Re: Outlawry

From: Greg Stafford <Greg_at_IgZwdSTY33q3YYjbC2ZJHNhKkT52WWx3RuB4ZNogTAeoN6qe8b41mFny0Yi6FcFXKU6IlvT>
Date: Wed, 01 Aug 2007 15:36:08 -0700

 

YGWV   Paul King wrote:

> On 1 Aug 2007, at 22:54, Rob wrote:
> > However, outlawry and a clan cutting you off from your magic smacks of
> > excomunication. I guess thats just not how I like to view the
> > Heortling
> > culture. However I guess it does answer why outlaws worship gods like
> > Gargarth.
>
> I see it as part of being cut off from the community - and the larger
> Storm Tribe. Perhaps it requires the outlaws kin - or at least some
> of them - to willingly and sincerely participate in the ritual.

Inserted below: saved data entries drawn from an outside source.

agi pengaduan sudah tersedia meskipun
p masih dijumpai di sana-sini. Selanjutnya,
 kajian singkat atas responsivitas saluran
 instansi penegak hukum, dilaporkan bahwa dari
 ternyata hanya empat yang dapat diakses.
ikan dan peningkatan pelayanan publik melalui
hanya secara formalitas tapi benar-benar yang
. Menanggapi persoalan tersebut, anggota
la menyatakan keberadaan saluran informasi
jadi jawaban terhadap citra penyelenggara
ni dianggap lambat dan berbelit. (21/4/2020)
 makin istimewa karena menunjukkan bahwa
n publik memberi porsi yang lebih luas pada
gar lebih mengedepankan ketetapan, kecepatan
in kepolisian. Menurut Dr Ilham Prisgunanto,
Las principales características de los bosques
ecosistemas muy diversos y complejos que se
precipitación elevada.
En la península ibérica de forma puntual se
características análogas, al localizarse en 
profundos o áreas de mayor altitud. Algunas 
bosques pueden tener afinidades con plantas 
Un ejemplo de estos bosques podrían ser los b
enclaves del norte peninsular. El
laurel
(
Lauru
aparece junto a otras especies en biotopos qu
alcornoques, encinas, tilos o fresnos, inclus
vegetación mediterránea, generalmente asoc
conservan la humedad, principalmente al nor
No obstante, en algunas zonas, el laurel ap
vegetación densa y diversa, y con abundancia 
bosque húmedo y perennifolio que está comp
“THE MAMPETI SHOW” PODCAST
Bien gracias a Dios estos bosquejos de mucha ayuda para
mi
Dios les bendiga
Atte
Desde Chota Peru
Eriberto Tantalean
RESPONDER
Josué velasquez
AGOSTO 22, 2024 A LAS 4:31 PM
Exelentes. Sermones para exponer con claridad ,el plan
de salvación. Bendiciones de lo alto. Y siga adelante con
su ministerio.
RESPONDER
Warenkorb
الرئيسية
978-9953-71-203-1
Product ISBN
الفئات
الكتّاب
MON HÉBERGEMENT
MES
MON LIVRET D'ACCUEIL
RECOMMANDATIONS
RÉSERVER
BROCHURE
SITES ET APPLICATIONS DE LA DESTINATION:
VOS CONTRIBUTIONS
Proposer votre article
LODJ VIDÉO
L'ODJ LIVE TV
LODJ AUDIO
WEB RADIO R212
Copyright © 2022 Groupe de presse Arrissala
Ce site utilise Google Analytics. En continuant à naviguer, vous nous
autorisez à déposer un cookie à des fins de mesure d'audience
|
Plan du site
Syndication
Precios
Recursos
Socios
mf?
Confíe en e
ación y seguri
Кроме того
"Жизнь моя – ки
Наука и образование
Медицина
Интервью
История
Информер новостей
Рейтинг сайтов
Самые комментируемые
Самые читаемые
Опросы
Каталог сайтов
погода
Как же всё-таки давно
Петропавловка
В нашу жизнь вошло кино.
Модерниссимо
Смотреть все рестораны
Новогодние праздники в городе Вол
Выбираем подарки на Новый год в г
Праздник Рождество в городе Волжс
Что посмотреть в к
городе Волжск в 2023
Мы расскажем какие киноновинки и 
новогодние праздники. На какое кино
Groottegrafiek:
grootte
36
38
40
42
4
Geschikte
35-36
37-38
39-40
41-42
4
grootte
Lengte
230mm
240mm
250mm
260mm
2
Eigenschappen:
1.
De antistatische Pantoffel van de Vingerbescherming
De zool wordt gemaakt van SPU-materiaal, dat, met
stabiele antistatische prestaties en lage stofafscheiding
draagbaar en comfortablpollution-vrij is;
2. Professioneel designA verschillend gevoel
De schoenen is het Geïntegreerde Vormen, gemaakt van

No, it doesn't. If it did then it would be impossible to get rid of some thieving spy who doesn't have any living relatives.

> What
> if one doesn't wish to let go of the relationship?

Too bad for the individual to be outlawed. He ought to have thought of that before he committed some offense so heinous that it would offend the people who are normally obliged to support him in just about anything.

> And Orlanth
> might not always agree with the declaration.

Also, this is why I was saying that in, HQ terms, an opposed resolution ought to be used.

> Nobody can make you do
> anything. Orlanth isn't the sort of God to do as his worshippers
> tell him all the time.

That is the ideal, and the theory. But in fact, the community can cut him off.
And if a person is outlawed and the outlaw refuses to leave the area, then the clan would resort to the one thing that they CAN make him do: die. It is what they would do because he is already dead to them. He has committed some terrible crime that does not deserve execution. They have taken the horrible obligation of making him not one of them. He can do what he wans, but he is a stranger and foreigner, an invader without reason to be among them. By by, stranger.